Authors: Ian McDonald
‘I warned you.’
A touch on her arm: her father.
‘Come along, Rachel.’
The office door opens and two of Duncan’s security enter.
‘What do you think I’m going to do, Father?’
‘Come along, Rachel.’
Rachel Mackenzie kisses her son, then turns away from him, fast so no one will see the look on her face. Never, ever again will she let her uncle, her father, her grandfather, see the marks of the nails they have driven through her heart.
‘Mum, what’s happening?’ The door seals behind her but she can still hear the cries of her son. ‘What’s happening? I’m scared! I’m scared!’
Never let go, her father had said. Use their weapons against them.
The lock is vast, built for rovers and buses, but Marina feels a heart-clench of claustrophobia as the inlock closes behind her. While the lock chamber depressurises, Marina observes. Minute observation is her way of dealing with her fear of confining spaces. Lose herself in the sensory. The crunch of dust under her boots. The dwindling hiss as air is abstracted. The tightening of the sasuit’s grip on her body as the smart weave adjusts to vacuum. Weird, the familiars hovering over the shoulders of her squad. They should be wearing virtual sasuits.
José, Saadia, Thandeka, Patience. Oleg is dead. Physics killed him. He mistook weight for mass, speed for momentum. A Joe Moonbeam error. He thought he could stop the moving freight pallet with one hand. Momentum had driven the bones of his outstretched arm through his chest and burst his heart.

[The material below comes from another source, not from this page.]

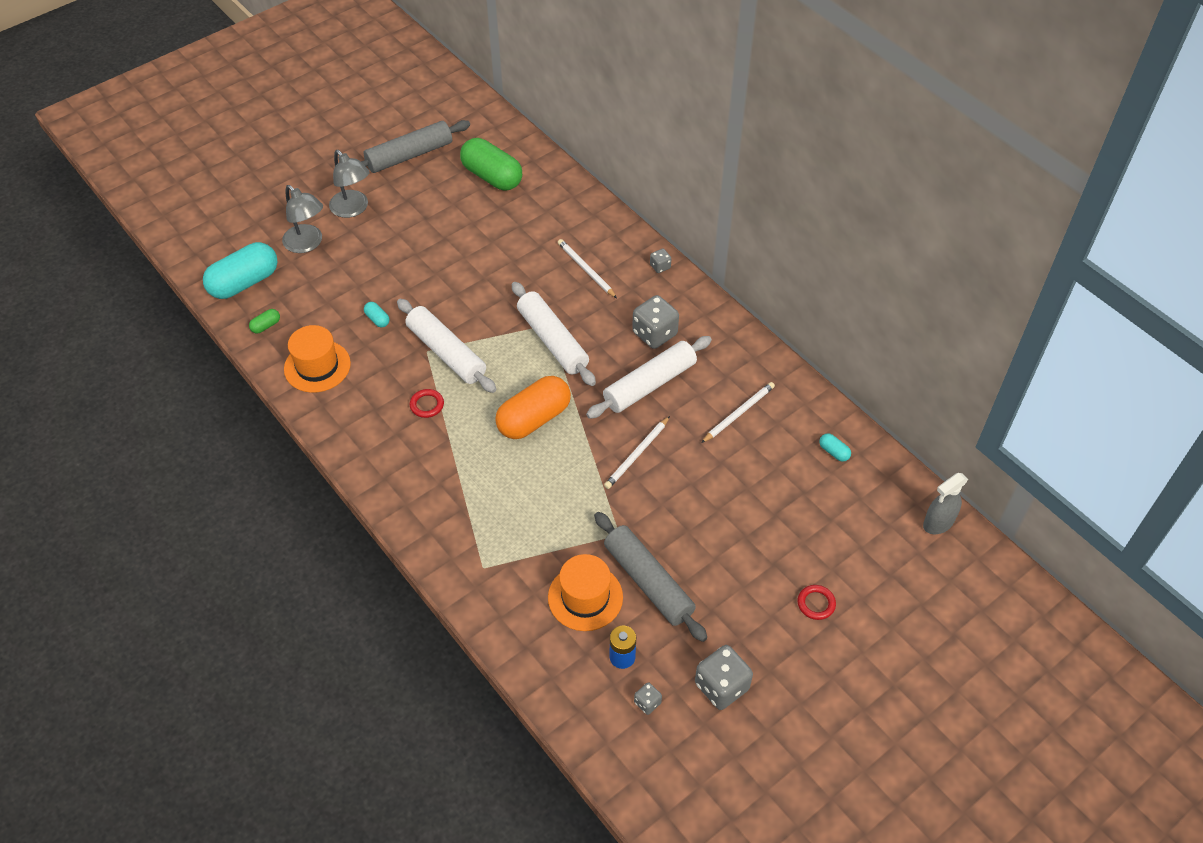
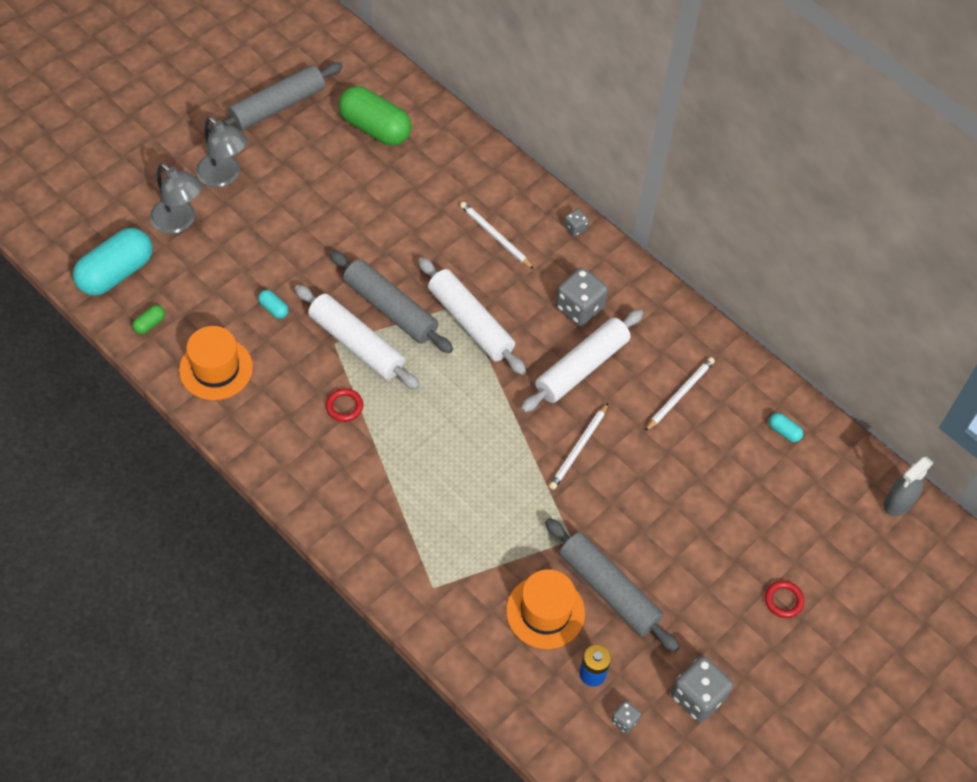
camera: 10 degrees left, 5 degrees up
(481, 325) = (390, 309): none -> grey rolling pin
(534, 419) = (463, 415): orange capsule -> none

Oleg, Blake up in Bairro Alto. As many people have died in Marina’s short life on the moon as in all her years on Earth. Oleg’s death has widened the rift between her and her squad-mates. José no longer speaks to her. Marina knows the squad blames her. She is a jinx, a storm-crow, a karma magnet. She’s started to hear a new lunar word; apatoo: spirit of dissension. The moon is the mother of magics and superstitions.

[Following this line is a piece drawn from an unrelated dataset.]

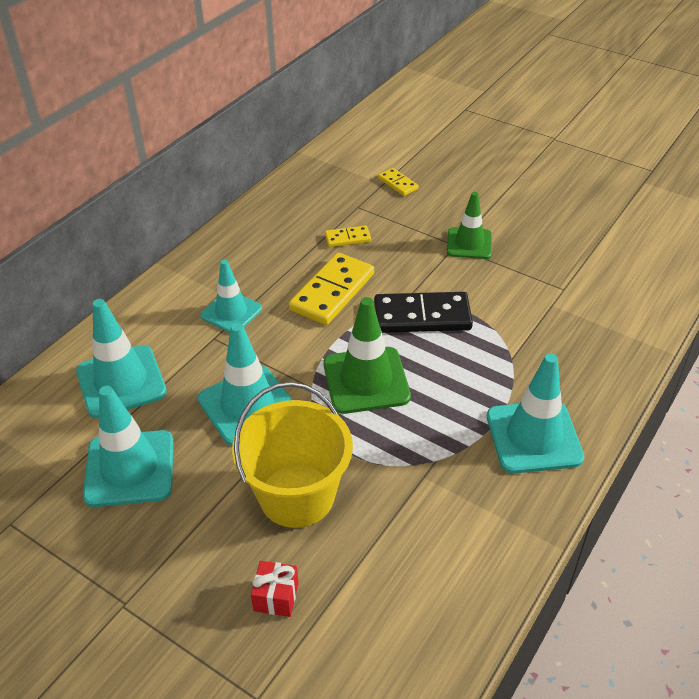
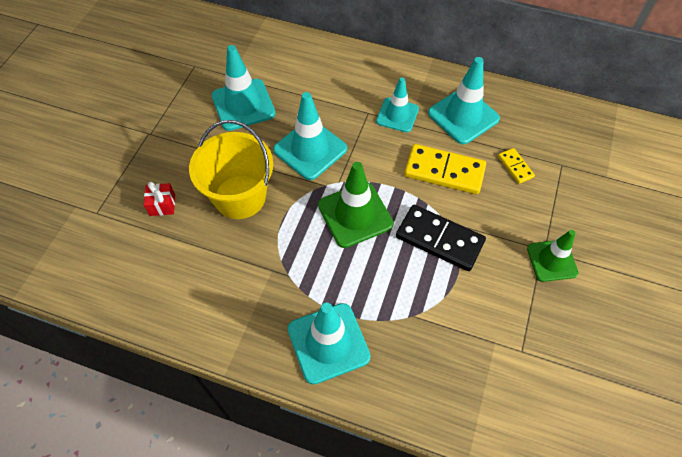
camera: 75 degrees right, 15 degrees up
(121, 382) = (312, 77): turquoise traffic cone -> turquoise traffic cone (463, 116)
(397, 183) = (612, 188): yellow domino -> none
(422, 316) = (439, 239): black domino -> black domino turned 45 degrees counterclockwise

Marina can’t get the Long Run out of her head. She can’t understand how hours and kilometres disappeared. She can’t understand how she could lose herself in something so irrational. It was nothing more than endorphins and adrenaline, but in her bed she feels the rhythm of the feet, hears the heartbeat of drums. She can’t wait to go back. Body paint next time.
Rotating red lights.
The lock is depressurised,
Hetty says. She and every familiar wink out and re-visualise as the name of the squaddies, hovering green over each head. Green for all systems normal. Yellow for alert: air supply, water, batteries, environmental warning. Red for danger. Flashing red: extreme danger, immediate risk of death. White for death.
‘Coms check,’ Carlinhos says. Marina says her name and the little tongue-twister of the day to check that she is not touched with oxygen narcosis. ‘Copy,’ she adds hastily. So much to remember. ‘Outlock is opening,’ Carlinhos says. His sasuit is a patchwork of stickers and logos and icons but in the middle of his back is Ogun, São Jorge, his personal orixa. On the wall beside the outlock is an icon of Lady Luna. The skull side of her face has been worn away by thousands of gloved fingers. Touch for luck. Touch to foil death. ‘This is Lady Moon. She is drier than the driest desert, hotter than the hottest jungle, colder than a thousand kilometres of Antarctic ice. She is every hell world anyone ever dreamed. She knows a thousand ways to kill you. Disrespect her and she will. Without thought. Without mercy.’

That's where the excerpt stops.